The officer who approached defendant testified at the suppression hearing that he asked defendant to step away from a group of individuals with whom defendant was socializing. The officer escorted defendant to the curb while physically holding defendant's waistband, and he instructed defendant to face the street and to place his hands on the roof of a civilian vehicle. The officer testified that at that time defendant was not free to leave. Having detained defendant in that manner, the officer then explained to defendant the reason for the police presence. The officer asked defendant if he had any contraband and if defendant would consent to a search of his person. Defendant consented to the search, during which the police obtained the physical evidence sought to be suppressed. In light of the fact that defendant was illegally detained, i.e., without a reasonable suspicion that he was committing or had committed a crime (see CPL 140.50 [1]), his consent to the search immediately thereafter cannot be considered voluntary (see People v Packer, 49 A.D.3d 184, 186-188, affd 10 N.Y.3d 915).

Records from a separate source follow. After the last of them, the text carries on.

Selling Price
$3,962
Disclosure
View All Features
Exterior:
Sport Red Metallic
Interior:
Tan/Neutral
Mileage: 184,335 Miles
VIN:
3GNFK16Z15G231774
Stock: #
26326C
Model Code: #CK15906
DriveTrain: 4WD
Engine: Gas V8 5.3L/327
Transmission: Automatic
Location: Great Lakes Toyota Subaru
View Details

Although " a defendant who challenges the legality of a search and seizure has the burden of proving illegality, the People are nevertheless put to the burden of going forward to show the legality of the police conduct in the first instance' " (People v Lazcano, 66 A.D.3d 1474, 1475, lv denied 13 N.Y.3d 940). We agree with defendant that the People failed to meet that burden. The court therefore erred in refusing to suppress the physical evidence recovered from defendant's person as the result of the illegal search as well as defendant's subsequent statements to the police (see Wong Sun v United States, 371 U.S. 471, 487-488; People v Hall, 35 A.D.3d 1171, 1172, lv denied 8 N.Y.3d 923). "[I]nasmuch as the erroneous suppression ruling may have affected defendant's decision to plead guilty..., the plea must be vacated" (People v Ayers, 85 A.D.3d 1583, 1585, lv denied 18 N.Y.3d 922 [internal quotation marks omitted]).